* **Text for analysis**:
No. 207


The Old St Beghian
  July 2025

 

 

A Privileged Life
Recollections of Foundation House, St Bees School, in the 1960s
Peter Royds (2025)

(This is Part 1 of Peter’s recollections; Part 2 will follow in the next Bulletin)

Privileges
Throughout my time at the school, from 1962 to 1967, and long before that, privileges were an interwoven feature of everyday life at St Bees. Boys who became prefects acquired a host of privileges together with a degree of personal authority which is difficult to imagine today. If you were good at sport, you were given privileges and accompanying colours and badges for all to see. Some privileges were conferred simply through progression up the school. But however you got them, privileges represented status and recognition.

Foundation – Day 1
In complete contrast, junior boys, aged 14, arriving on Foundation House after their initial year at school on a ‘Waiting House’ (Meadow or Eaglesfield) had no privileges and no status. They were all ‘fags’. The first evening on their ‘Main House’ saw them lined up in the junior dayroom where the eight or so House Prefects, in order of seniority, each selected his ‘private’ fag for the year (three terms). The rest became ‘general’ fags. Throughout this process, the fags remained silent and were required to continually look deferentially at their feet. This was the start of four years on Foundation. It was a long way from home.

* **Entries shown**:

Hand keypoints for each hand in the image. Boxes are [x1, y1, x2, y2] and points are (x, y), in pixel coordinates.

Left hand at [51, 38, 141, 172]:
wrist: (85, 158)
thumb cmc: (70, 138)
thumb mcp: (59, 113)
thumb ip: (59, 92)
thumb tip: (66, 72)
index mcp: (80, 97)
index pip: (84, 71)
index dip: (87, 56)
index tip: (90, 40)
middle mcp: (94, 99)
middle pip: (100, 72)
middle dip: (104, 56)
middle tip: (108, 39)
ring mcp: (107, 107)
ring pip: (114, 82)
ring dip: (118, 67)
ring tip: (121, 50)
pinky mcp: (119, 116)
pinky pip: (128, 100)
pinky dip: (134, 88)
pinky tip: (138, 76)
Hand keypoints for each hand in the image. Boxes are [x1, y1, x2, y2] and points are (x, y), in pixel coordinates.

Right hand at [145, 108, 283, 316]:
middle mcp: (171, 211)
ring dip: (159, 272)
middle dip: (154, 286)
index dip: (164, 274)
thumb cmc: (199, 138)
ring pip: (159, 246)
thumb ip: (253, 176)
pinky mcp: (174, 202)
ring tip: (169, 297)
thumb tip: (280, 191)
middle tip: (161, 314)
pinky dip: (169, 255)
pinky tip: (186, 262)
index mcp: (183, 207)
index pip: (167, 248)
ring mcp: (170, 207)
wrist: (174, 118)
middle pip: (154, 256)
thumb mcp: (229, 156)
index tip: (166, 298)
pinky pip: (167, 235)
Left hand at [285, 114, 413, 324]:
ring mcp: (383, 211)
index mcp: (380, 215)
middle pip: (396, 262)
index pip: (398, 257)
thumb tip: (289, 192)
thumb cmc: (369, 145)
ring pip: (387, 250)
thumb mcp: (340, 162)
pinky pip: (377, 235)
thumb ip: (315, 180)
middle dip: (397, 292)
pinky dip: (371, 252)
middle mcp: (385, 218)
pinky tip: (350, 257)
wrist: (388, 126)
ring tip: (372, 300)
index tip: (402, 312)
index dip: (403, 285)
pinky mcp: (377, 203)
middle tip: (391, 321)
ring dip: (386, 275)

* **What to do**: Write out the Foundation House recollections word for word, everything from "A Privileged Life" down to "the next Bulletin)".

* **Response below**:
A Privileged Life
Recollections of Foundation House, St Bees School, in the 1960s
Peter Royds (2025)

(This is Part 1 of Peter’s recollections; Part 2 will follow in the next Bulletin)